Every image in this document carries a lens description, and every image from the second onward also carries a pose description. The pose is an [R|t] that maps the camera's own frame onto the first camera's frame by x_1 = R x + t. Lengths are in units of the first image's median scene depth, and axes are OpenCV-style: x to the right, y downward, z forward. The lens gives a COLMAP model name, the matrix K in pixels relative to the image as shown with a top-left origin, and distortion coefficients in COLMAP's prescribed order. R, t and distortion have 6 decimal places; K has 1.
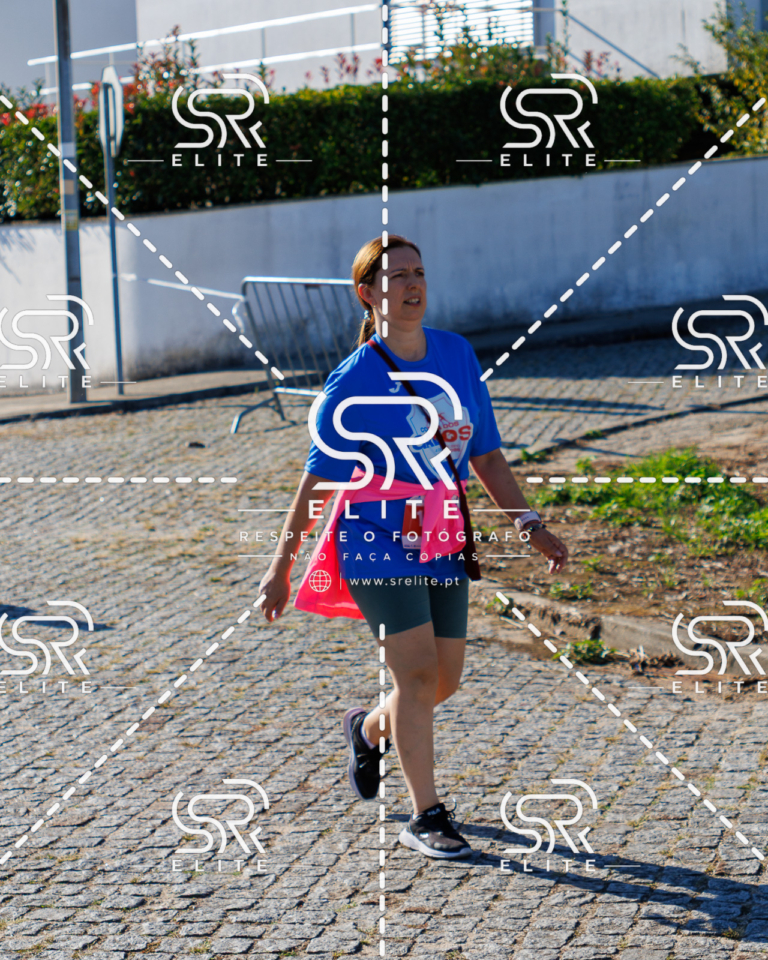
lens RADIAL K [[2433.8, 0, 408.8], [0, 2433.8, 387.5], [0, 0, 1]] dist [-0.010293, 0.000000]
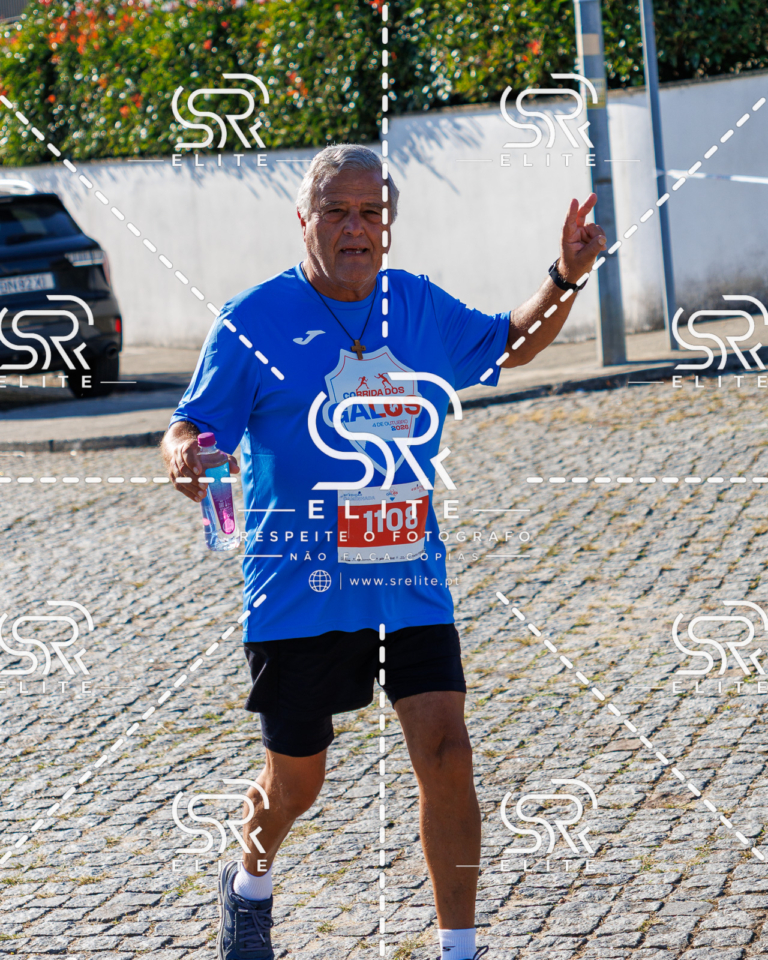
lens RADIAL K [[2764.8, 0, 339.7], [0, 2764.8, 362.3], [0, 0, 1]] dist [-0.069468, 0.000000]
pose [[0.993533, -0.036928, -0.107372, -0.110941], [0.038766, 0.999135, 0.015077, -0.007589], [0.106723, -0.019142, 0.994105, 0.199262]]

========================================

What you have to do: Can you express all the data above as a two-column CSV with the header "prompt" and "response", one row per request holding its text and its answer? Put each value in a single quoted field with line breaks turned into spaces, and leave the pictures out.

Answer for the task:
prompt,response
"Every image in this document carries a lens description, and every image from the second onward also carries a pose description. The pose is an [R|t] that maps the camera's own frame onto the first camera's frame by x_1 = R x + t. Lengths are in units of the first image's median scene depth, and axes are OpenCV-style: x to the right, y downward, z forward. The lens gives a COLMAP model name, the matrix K in pixels relative to the image as shown with a top-left origin, and distortion coefficients in COLMAP's prescribed order. R, t and distortion have 6 decimal places; K has 1.","lens RADIAL K [[2433.8, 0, 408.8], [0, 2433.8, 387.5], [0, 0, 1]] dist [-0.010293, 0.000000] lens RADIAL K [[2764.8, 0, 339.7], [0, 2764.8, 362.3], [0, 0, 1]] dist [-0.069468, 0.000000] pose [[0.993533, -0.036928, -0.107372, -0.110941], [0.038766, 0.999135, 0.015077, -0.007589], [0.106723, -0.019142, 0.994105, 0.199262]]"